▶ **TEXT SEGMENT**
###

There comes a time when saying a movie looks good or seems to be competently made is no longer complimentary. Tom Green (not to be confused with the comedian) is an auteur who appears to have a grasp on what makes material look cinematic, but somewhere down the line and smeared all over the frames of Monsters: Dark Continent is a confused filmmaker begging for guidance. Sadly enough, his pleas must have went unheard and his sequel to Gareth Edwards' calling card suffers mightily from an identity crisis.
This "sequel" picks up a decade after the events of the first film and the creatures have begun to spread globally. Michael (Sam Keeley) has enlisted in the military to fight the creatures and is getting ready to begin his deployment overseas. Once there he and a small group are tasked with entering an infected zone to rescue some captured comrades- and that's pretty much it. Although that particular premise as written gives this movie more credit as to its connection to the original than most of the footage in the film.
One of Monsters: Dark Continent's most egregious sins is that is has zero purpose. The second, aside from brief glimpses of the tentacled monsters, it's not a sequel to Monsters. Instead what it is, is a badly scripted war movie that was likely turned down by every studio in existence with snarky notes that said, "add creatures, then we'll talk." So Green did exactly that. The movie begins with some ham fisted noir-esque grizzled voiceover, turns into war movie as visualized by a grade-schooler, then ends as a pretentious art film. All the while the main threat is sidelined in favor of painful war cliches and horrendously paced melodrama.

###

▶ **GIVEN INFORMATION**
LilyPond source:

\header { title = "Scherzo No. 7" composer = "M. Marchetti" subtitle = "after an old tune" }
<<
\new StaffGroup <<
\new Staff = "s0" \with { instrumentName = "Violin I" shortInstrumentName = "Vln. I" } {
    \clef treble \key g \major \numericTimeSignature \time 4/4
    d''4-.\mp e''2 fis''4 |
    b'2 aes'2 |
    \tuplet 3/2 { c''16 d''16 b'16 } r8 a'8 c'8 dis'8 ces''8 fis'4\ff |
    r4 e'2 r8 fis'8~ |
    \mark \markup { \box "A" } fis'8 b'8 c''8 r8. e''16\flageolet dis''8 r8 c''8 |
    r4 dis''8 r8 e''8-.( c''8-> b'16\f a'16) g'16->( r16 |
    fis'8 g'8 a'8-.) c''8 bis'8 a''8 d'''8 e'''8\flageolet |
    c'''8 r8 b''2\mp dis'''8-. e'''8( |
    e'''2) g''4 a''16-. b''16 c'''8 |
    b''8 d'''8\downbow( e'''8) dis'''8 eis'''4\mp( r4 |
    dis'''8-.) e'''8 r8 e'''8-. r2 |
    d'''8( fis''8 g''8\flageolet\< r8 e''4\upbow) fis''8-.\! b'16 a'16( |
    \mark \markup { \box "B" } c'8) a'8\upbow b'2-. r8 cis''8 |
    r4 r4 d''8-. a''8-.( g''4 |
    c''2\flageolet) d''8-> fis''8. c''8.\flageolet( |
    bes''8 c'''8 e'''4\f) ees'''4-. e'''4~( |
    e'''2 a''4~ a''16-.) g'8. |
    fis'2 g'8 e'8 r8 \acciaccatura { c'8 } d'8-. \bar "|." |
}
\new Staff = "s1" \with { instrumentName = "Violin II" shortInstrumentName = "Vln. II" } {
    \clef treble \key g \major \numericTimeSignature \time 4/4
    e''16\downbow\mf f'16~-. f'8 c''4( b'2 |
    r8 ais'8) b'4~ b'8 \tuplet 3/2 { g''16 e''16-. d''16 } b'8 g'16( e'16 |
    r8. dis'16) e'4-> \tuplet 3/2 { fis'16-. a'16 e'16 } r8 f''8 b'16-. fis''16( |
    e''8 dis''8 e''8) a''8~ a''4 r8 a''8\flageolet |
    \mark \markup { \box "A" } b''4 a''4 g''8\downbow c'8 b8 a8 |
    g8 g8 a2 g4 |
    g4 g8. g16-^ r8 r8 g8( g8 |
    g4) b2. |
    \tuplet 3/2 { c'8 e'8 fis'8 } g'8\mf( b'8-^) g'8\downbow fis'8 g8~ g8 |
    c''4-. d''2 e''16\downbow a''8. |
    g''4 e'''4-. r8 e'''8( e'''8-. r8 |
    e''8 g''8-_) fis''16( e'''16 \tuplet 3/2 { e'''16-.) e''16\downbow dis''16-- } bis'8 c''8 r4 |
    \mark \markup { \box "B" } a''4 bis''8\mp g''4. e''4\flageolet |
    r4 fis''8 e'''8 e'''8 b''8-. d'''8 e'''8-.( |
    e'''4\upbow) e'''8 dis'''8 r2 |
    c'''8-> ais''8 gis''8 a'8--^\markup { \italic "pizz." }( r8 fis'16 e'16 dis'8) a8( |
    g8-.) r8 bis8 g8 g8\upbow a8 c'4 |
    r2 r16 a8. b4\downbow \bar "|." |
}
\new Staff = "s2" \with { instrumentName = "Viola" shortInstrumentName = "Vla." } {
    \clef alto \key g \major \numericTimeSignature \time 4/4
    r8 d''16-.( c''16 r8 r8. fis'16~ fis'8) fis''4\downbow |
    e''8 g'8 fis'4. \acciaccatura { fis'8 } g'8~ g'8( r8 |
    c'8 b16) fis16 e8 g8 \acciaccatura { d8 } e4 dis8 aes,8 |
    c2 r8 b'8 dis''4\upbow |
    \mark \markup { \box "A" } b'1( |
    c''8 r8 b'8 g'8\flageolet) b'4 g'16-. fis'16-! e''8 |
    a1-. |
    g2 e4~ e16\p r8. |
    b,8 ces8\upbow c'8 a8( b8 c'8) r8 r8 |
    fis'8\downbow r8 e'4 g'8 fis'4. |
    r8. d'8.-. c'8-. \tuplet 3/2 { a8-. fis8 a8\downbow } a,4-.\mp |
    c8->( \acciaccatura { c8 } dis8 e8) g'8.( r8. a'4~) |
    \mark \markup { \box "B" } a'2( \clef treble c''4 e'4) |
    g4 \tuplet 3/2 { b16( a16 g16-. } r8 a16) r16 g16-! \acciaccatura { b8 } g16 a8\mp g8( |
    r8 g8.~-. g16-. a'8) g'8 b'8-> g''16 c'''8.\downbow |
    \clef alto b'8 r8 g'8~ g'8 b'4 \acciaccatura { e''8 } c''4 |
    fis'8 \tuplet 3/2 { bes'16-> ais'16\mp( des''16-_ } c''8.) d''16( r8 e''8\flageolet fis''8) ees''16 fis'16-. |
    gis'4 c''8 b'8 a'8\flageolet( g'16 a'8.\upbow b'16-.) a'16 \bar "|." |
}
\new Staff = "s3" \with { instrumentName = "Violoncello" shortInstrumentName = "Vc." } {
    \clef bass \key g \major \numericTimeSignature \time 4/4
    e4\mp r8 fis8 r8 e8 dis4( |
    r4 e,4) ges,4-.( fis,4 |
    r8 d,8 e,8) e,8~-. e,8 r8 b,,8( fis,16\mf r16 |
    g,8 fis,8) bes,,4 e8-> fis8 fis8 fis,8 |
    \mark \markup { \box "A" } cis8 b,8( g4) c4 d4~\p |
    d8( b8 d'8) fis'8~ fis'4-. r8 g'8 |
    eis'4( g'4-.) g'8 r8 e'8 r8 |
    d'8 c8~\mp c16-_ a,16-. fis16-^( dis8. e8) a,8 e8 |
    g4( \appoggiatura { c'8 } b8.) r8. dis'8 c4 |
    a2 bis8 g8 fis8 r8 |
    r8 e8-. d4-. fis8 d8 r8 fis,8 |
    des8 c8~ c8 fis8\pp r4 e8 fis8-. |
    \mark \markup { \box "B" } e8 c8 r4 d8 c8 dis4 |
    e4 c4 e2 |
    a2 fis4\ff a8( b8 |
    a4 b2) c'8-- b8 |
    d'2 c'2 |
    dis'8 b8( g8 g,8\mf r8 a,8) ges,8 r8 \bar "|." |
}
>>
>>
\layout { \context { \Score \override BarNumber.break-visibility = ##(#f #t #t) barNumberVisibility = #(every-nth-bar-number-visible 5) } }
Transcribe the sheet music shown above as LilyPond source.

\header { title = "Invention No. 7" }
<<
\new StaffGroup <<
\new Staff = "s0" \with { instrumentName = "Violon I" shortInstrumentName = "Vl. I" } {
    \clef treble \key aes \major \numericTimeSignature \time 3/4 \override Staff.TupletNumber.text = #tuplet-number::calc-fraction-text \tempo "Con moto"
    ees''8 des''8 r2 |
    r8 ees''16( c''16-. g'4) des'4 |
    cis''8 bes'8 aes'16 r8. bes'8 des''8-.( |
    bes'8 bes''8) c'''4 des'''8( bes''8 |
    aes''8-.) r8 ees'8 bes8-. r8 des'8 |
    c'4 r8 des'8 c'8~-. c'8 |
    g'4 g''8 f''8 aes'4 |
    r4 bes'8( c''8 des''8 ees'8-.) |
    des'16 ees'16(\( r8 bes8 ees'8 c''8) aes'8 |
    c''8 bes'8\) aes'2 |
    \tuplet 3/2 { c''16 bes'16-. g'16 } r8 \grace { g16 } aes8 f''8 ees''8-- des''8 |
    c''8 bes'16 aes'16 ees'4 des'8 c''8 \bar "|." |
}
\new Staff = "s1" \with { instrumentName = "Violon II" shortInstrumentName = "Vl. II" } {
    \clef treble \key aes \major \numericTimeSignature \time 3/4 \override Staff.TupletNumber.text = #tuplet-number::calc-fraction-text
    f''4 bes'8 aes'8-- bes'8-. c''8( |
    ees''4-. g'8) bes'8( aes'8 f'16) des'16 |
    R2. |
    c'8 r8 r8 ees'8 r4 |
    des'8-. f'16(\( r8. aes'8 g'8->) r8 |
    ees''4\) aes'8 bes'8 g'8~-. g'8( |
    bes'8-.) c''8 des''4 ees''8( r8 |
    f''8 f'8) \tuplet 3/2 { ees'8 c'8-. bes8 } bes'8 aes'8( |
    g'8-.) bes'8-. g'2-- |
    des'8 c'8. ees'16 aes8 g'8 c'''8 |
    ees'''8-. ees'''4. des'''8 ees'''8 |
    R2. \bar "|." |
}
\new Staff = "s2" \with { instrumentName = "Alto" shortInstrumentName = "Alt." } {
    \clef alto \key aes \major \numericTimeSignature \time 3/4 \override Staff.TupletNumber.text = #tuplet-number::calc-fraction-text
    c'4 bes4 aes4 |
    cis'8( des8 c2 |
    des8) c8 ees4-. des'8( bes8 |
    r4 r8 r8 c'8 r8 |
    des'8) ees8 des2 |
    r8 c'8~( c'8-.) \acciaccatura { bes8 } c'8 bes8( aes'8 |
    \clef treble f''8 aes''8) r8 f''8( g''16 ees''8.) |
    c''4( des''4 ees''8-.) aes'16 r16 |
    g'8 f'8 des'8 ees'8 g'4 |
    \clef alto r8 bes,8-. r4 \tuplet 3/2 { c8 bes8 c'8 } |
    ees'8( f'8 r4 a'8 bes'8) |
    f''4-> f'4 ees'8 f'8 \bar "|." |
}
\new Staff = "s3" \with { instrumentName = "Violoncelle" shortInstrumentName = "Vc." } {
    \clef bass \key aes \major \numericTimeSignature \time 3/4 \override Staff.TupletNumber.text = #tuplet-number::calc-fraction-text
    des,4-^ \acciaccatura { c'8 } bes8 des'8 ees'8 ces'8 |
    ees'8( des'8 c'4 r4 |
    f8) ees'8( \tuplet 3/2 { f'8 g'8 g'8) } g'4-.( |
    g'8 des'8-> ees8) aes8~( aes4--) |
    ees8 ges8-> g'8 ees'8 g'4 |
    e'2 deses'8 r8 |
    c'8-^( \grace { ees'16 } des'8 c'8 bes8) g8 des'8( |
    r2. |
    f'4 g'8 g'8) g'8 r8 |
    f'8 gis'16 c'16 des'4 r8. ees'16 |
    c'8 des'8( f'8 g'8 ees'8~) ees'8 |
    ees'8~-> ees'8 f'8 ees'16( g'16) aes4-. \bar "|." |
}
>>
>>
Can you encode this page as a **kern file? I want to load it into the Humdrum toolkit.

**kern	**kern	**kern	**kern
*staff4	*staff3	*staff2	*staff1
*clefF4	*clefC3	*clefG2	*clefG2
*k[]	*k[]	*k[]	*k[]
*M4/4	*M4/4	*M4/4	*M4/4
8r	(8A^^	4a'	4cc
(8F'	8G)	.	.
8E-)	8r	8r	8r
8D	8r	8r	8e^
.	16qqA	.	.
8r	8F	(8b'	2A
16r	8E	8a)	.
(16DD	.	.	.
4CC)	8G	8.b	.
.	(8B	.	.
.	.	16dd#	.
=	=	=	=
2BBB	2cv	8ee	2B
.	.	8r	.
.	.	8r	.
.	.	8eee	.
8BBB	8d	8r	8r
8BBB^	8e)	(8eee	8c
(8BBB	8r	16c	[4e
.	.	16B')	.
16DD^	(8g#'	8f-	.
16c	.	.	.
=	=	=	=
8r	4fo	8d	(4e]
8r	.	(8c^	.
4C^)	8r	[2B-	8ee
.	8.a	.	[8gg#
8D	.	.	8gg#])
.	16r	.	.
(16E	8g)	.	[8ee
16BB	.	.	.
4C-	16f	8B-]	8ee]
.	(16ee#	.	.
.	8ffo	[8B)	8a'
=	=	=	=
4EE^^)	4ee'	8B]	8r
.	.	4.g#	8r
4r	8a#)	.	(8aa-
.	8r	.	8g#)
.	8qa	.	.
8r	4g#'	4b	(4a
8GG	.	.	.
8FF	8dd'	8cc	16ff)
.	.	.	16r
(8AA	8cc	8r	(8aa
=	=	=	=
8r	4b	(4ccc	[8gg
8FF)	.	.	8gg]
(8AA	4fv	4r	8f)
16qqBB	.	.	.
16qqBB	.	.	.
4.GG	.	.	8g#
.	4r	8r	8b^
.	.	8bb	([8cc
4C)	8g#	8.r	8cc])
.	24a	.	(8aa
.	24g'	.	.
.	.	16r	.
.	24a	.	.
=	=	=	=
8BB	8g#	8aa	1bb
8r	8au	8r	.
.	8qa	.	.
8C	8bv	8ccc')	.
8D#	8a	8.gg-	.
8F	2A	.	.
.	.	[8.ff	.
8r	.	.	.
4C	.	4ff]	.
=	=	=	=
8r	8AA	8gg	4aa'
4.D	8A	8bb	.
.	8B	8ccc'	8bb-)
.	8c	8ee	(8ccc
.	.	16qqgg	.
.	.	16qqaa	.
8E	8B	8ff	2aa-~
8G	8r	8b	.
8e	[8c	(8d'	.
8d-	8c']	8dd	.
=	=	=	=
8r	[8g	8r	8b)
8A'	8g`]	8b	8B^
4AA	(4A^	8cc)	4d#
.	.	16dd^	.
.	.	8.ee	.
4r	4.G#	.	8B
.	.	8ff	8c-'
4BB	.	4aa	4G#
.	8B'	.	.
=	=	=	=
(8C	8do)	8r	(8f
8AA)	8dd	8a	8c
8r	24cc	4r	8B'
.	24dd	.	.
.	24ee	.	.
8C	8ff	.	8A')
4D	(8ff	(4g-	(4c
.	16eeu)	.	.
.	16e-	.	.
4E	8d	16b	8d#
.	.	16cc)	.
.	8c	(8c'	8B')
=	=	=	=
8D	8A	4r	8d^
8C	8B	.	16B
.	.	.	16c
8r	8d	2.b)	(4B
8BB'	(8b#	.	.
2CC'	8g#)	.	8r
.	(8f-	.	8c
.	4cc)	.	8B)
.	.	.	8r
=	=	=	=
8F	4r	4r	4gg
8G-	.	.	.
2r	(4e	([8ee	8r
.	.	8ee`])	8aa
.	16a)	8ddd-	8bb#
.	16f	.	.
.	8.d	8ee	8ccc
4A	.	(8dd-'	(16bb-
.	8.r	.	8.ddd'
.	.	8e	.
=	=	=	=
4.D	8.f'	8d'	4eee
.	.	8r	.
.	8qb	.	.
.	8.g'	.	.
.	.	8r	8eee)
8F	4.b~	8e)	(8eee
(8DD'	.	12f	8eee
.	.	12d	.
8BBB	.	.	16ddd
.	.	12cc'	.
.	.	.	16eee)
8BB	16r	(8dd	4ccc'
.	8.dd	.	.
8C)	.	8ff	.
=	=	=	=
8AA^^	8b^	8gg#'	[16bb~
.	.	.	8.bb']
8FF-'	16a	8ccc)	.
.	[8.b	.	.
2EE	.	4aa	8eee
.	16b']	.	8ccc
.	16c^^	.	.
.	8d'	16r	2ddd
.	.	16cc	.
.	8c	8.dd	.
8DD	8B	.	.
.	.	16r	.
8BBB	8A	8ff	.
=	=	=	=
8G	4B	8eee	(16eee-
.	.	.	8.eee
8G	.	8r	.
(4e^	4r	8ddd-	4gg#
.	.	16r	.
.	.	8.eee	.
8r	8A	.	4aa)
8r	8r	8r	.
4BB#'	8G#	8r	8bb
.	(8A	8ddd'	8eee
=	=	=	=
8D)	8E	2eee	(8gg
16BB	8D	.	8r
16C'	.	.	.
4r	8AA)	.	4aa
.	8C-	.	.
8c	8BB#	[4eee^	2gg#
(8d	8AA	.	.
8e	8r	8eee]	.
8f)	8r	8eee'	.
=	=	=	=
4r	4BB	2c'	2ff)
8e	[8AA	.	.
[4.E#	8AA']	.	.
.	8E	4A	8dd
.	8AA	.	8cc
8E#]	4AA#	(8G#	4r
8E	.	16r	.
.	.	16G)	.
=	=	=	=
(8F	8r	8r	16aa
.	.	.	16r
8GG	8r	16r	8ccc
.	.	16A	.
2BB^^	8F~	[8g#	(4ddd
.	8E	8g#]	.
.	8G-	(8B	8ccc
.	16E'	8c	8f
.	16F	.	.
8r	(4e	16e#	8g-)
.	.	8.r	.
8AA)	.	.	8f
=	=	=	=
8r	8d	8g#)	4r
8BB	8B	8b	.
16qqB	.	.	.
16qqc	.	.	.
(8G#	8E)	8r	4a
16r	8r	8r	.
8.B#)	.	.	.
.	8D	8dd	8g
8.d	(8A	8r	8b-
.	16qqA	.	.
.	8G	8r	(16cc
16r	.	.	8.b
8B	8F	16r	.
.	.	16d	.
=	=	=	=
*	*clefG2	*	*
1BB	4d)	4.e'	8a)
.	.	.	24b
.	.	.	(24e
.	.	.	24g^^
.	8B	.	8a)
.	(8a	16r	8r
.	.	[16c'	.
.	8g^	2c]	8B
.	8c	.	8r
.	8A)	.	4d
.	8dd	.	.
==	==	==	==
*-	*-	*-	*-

###

▶ **WORK INSTRUCTION A**
Transcribe, word for word, the passage of the Monsters: Dark Continent review that begins with the words containing "There comes a" and ends with "an identity crisis.".
▶ **WORK INSTRUCTION B**
Pick up the Monsters: Dark Continent review from where it stops and keep writing it.
The items have no role here.

▶ **FINAL ANSWER A**
There comes a time when saying a movie looks good or seems to be competently made is no longer complimentary. Tom Green (not to be confused with the comedian) is an auteur who appears to have a grasp on what makes material look cinematic, but somewhere down the line and smeared all over the frames of Monsters: Dark Continent is a confused filmmaker begging for guidance. Sadly enough, his pleas must have went unheard and his sequel to Gareth Edwards' calling card suffers mightily from an identity crisis.

▶ **FINAL ANSWER B**
Gareth Edwards' Monsters did much with very little, but it was by design. Regardless of rather or not he had any intention of it spawning a sequel, it's doubtful this is what he had imagined. Green's sequel seemingly with more tools at his disposal and an open palette to create something unique opts to focus on everything but the titular menace. The war being fought in Monsters: Dark Continent is just like every other war movie anyone has ever seen, but with absolutely no stakes, no historical relevance, and no connection to the giant foes that are supposedly taking over the world.
The best thing one can possibly say about Tom Green's Monsters: Dark Continent is that it sure does look like a movie. Say what you will about the casts ability to make grossly immature dialogue seem rugged, manly, or even remotely theatrical; in the end it's still pointless drivel. None of Edwards original thematic material even bleeds over into Monsters: Dark Continent and in the end it's "legacy" is tainted by over-stylized overlong muck that no one should have to be subjected to.